This document details steps to set up new applications using Sprngy Admin UI, defining models, and running workloads.
Objective - Build a chart that describes Twitter user traffic in the USA
Accessing twitter data using the Twitter developer account to gather information on tweets sent as per the geo-location. This search can be filtered by a hashtag, date and time, or geographical area. Here, we will be analyzing the number of tweets sent across the USA. We will be using “rtweet“ library to access the data and SprngyBI to create analytics over it.

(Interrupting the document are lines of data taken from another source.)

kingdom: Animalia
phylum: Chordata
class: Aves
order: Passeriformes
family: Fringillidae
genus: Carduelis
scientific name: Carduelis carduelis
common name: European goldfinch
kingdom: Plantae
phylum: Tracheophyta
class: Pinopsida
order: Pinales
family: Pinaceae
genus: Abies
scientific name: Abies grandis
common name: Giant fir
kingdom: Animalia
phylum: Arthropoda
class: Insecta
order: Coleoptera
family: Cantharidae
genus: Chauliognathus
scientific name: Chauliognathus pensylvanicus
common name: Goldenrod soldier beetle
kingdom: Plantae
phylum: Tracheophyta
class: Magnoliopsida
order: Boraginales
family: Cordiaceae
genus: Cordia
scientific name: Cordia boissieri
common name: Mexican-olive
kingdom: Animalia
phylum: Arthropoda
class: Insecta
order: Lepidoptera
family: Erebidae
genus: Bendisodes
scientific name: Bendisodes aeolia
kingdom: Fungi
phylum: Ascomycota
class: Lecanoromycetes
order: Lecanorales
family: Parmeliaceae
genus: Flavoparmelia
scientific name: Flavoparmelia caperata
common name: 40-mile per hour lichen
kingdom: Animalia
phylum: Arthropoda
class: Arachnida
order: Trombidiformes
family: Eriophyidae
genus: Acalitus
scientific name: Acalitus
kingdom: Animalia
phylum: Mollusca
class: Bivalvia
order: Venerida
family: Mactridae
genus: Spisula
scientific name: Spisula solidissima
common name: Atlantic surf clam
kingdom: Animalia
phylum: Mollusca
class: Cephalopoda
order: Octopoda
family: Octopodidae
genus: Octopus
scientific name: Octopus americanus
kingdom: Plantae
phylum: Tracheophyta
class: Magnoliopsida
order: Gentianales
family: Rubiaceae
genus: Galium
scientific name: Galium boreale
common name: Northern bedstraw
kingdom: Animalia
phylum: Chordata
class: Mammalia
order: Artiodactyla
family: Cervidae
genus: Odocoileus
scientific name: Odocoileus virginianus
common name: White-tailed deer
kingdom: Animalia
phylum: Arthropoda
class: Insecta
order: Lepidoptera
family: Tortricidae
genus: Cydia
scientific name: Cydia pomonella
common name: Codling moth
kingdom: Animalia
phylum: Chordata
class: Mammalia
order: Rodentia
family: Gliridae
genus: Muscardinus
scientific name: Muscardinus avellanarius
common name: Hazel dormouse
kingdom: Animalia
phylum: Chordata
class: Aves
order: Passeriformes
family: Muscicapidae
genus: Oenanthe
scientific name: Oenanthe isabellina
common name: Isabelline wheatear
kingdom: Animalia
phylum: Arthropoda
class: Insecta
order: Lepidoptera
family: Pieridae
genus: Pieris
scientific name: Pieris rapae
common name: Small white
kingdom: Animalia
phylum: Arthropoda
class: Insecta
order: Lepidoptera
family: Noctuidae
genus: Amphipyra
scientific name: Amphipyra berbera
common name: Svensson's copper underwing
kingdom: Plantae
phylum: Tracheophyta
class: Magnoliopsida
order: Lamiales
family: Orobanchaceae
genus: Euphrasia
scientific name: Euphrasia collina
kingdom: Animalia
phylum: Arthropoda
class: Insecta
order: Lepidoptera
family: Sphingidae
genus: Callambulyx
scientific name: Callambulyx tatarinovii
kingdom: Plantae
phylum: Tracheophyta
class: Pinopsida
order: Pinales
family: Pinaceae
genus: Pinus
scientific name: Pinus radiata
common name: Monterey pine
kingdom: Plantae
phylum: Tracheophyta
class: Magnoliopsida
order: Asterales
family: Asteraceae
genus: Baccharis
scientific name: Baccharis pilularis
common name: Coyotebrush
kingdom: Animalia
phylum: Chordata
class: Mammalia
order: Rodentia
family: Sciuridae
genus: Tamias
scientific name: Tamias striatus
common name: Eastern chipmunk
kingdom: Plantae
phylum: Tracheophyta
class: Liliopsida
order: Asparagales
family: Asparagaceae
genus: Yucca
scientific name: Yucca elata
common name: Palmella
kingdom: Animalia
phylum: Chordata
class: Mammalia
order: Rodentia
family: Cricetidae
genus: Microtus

Based on the data technology used and the business use, the application is classified as below:
Quality of Data | Data Lake
| Data Lakehouse / Data Warehouse
| ||
---|---|---|---|---|
Curated
| ||||
Correlated
| ✔ | |||
Normalized
| ||||
Analyze
| ✔ | |||
Modelling
|
Now that the business use and classification of the application are established, the application can be created using the UI. In AdminUI, set up the application by going to the Set-up Application tab, select Create New, and filling out the file structure. Since we have just one layer file system we will have just one entity in it.
Since we are accessing data using the Tweeter API we can use Analytic Model directly to load, correlate and analyze the data.
A Sample Analytic Model is as follows:
Module Name | Processor Name | Pipeline Sequence | Variable Name | Assign Type | Parameter |
---|---|---|---|---|---|
Tweeter | tweeter_data | 1 | token | CREATE_VAR | rtweet::create_token(app = "BA_Demo123", consumer_key = 'pS10oUlc2s4Y70jX2XFXUGniL', consumer_secret = 'Ru2IVaCNyZsUM7UVHXZ0QFvma7BRrjL3J5xXvmeaqneOleT1q6', access_token = '1546529453131587584-No2NRwnvjWmXpsTDS71yjvTi23r6NQ', access_secret = '4lP01ELVNvqaF5kPMyJM80KwkHoFIxID0Az7jKEVZKuXw') |
Tweeter | tweeter_data | 2 | data | CREATE_VAR | rtweet::search_tweets("lang:en", geocode = lookup_coords("usa"), n = 10000, token = token) |
Tweeter | tweeter_data | 3 | data_lat_lng | CREATE_VAR | rtweet::lat_lng(data) |
Tweeter | tweeter_data | 4 | res | CREATE_VAR | data_lat_lng %>% dataops.overwritedata('/BigAnalytixsPlatform/Tweeter/tweeter_data/BAL','data') |
This would fetch the tweeter data, add latitude and longitude to it and save it to the given location.
In the utilityscripts folder, use the create_hive_ddl_using_spark_df.R script to generate the Hive SQL statement needed to create a data table in Hive. Once you run the script, a .hql file will be created; open this file and copy the statement that was generated. Run it in the hive terminal.
After adding the database and dataset (as shown in above screenshots), we can create charts for that dataset. To create charts go to the Chart page from the top menu, then pick the dataset that we just add and select the chart type. Here, we are selecting “deck.gl Scatterplot“ this requires latitude and longitude columns.